━━ Given data

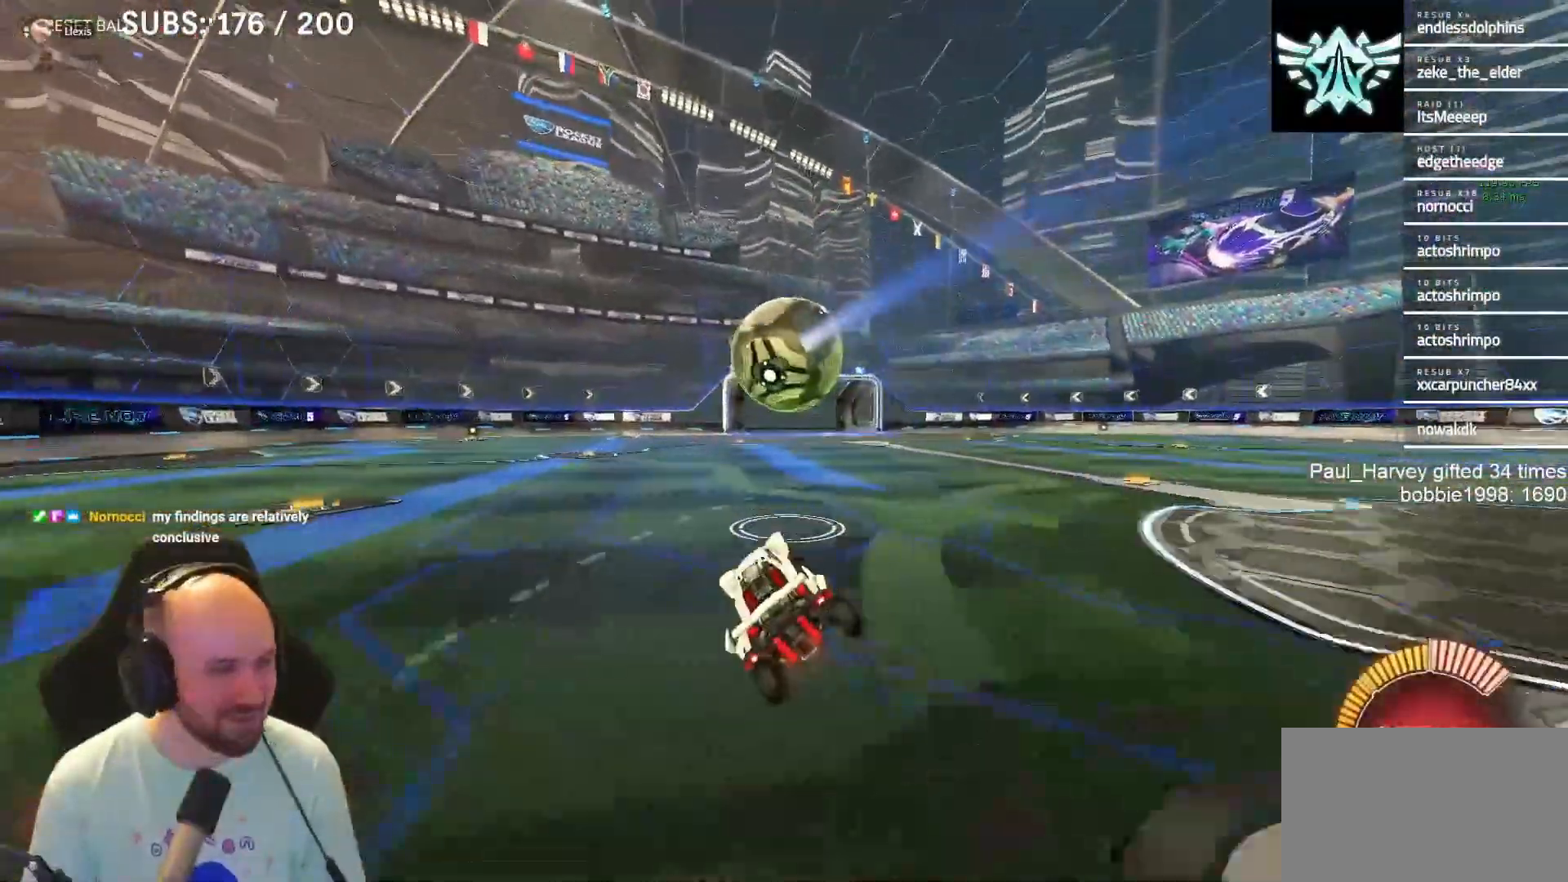
{"buttons": ["R2"], "left_stick": "center", "right_stick": "center", "events": []}
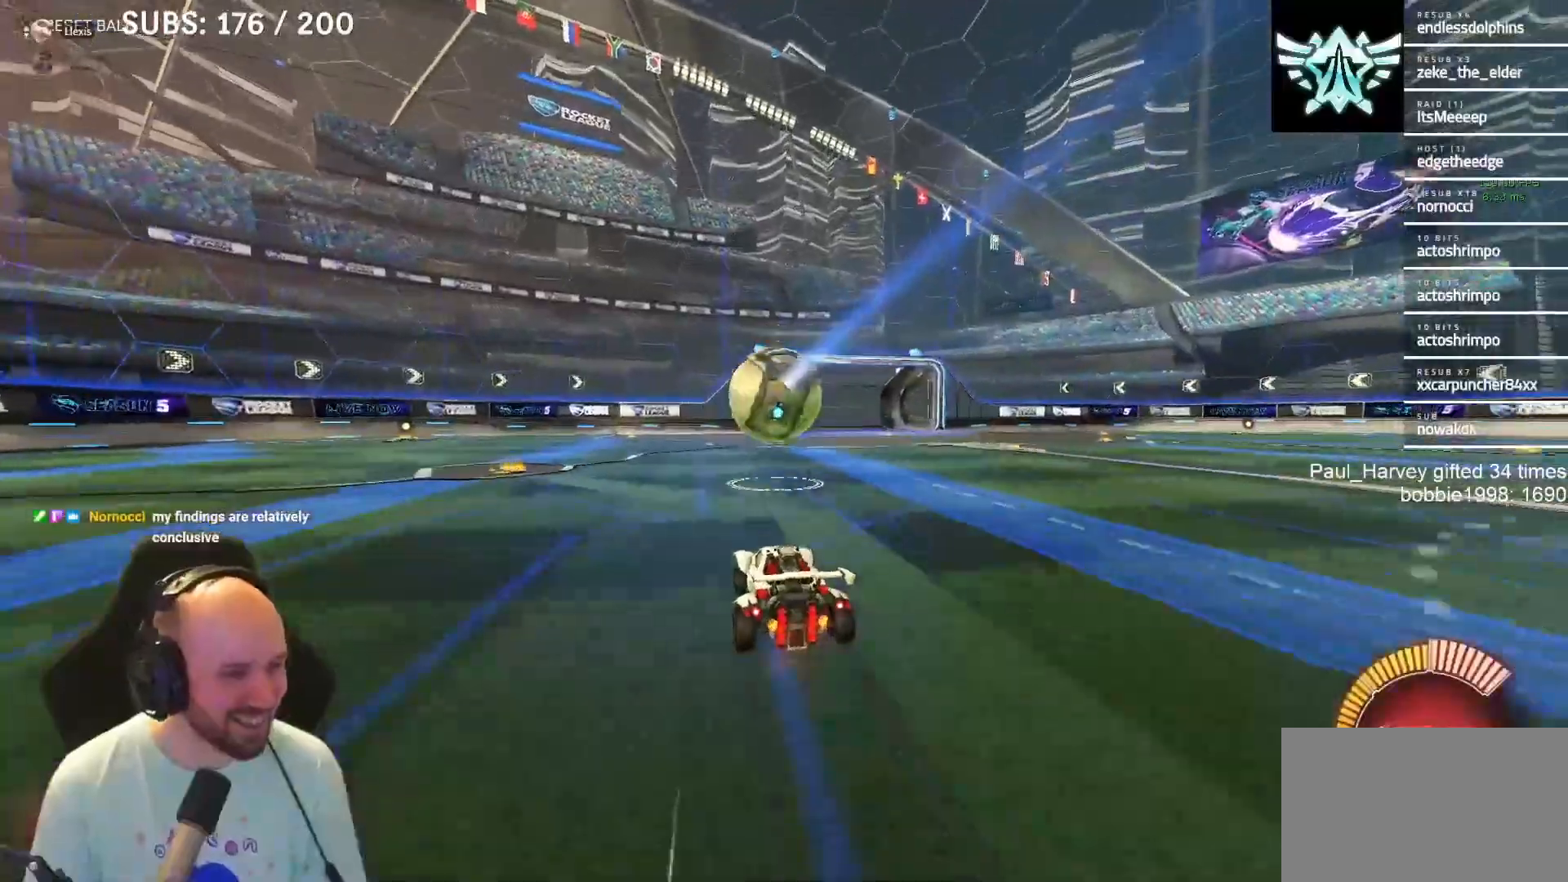
{"buttons": ["TRIANGLE", "R2"], "left_stick": "left", "right_stick": "center", "events": [[450, "left_stick", "left"], [483, "TRIANGLE", "down"]]}
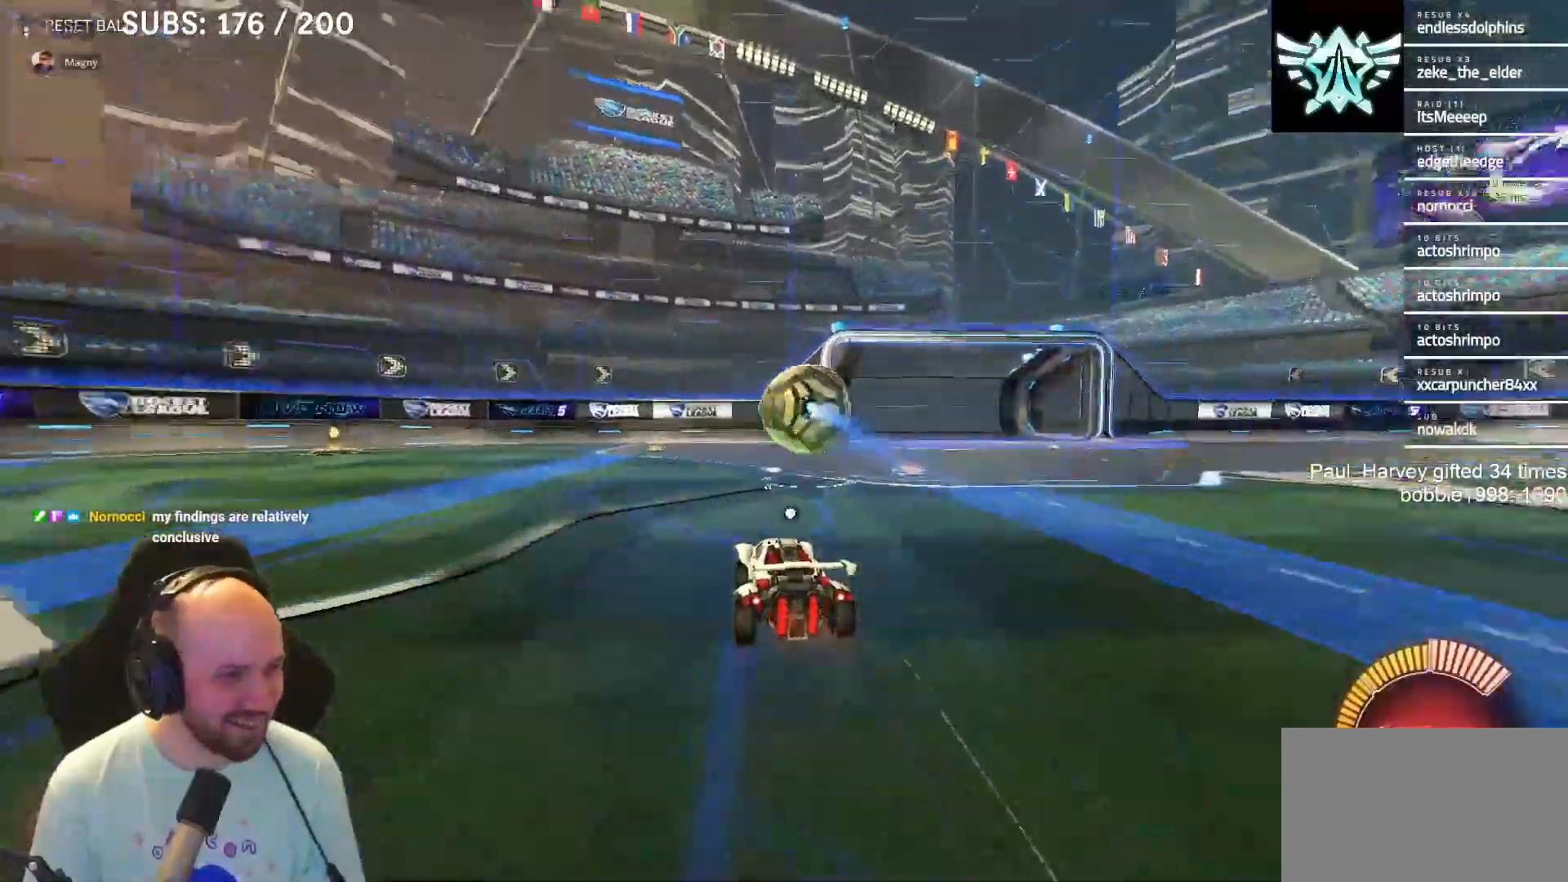
{"buttons": ["TRIANGLE", "R2"], "left_stick": "center", "right_stick": "center", "events": [[117, "TRIANGLE", "up"], [150, "left_stick", "center"], [483, "TRIANGLE", "down"]]}
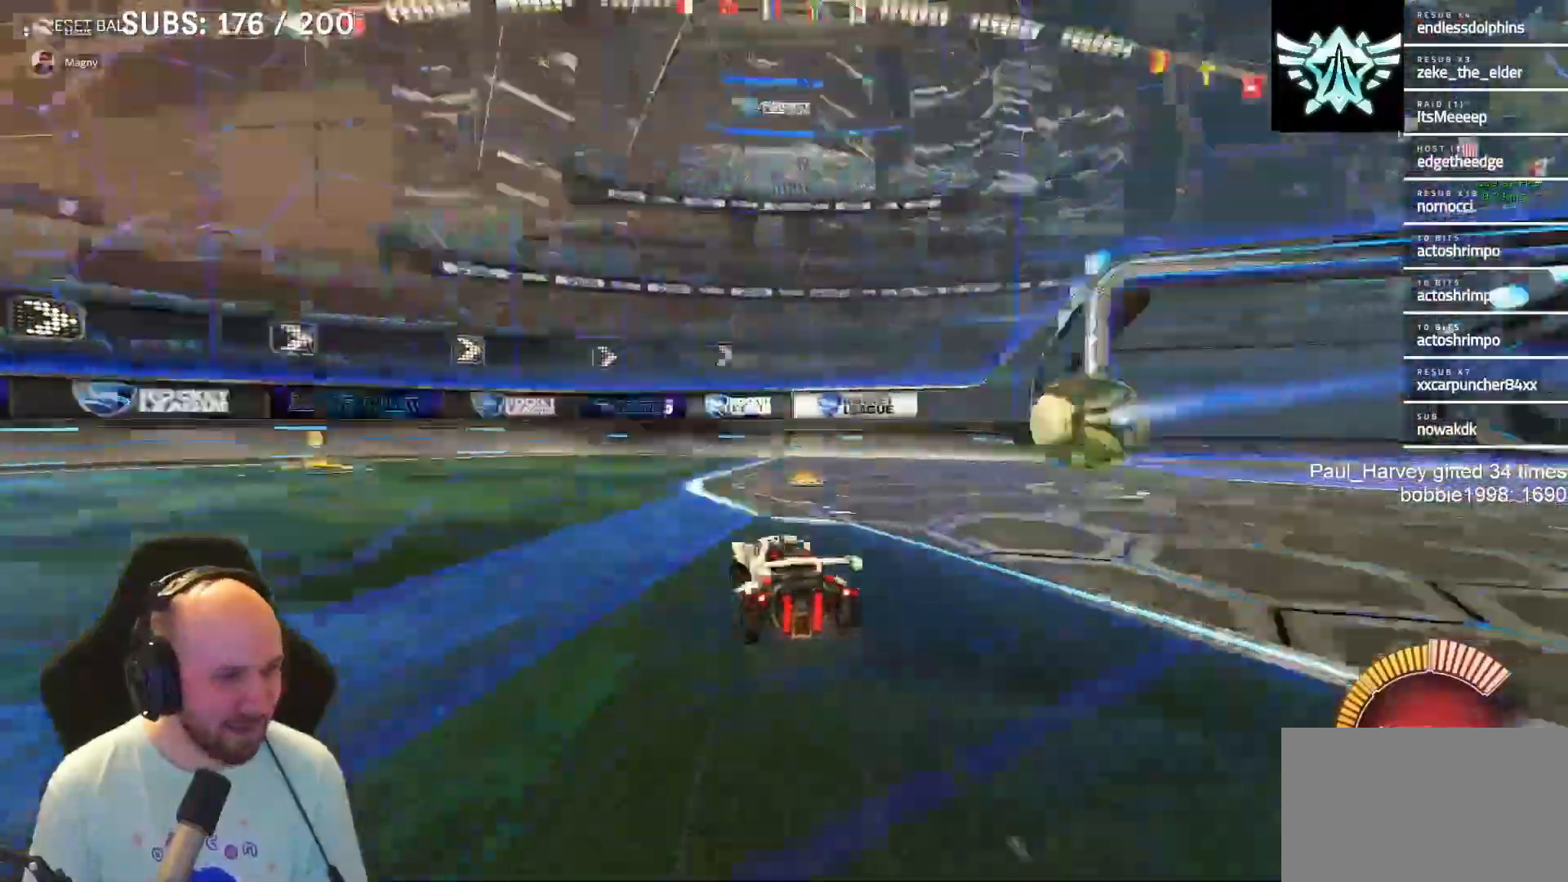
{"buttons": ["L2"], "left_stick": "center", "right_stick": "center", "events": [[50, "left_stick", "right"], [150, "TRIANGLE", "up"], [150, "left_stick", "center"], [350, "R2", "up"], [483, "L2", "down"]]}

━━━━

Action item: Only a number is needed here: how many lines of the data include the word "TRIANGLE"?

Answer section: 3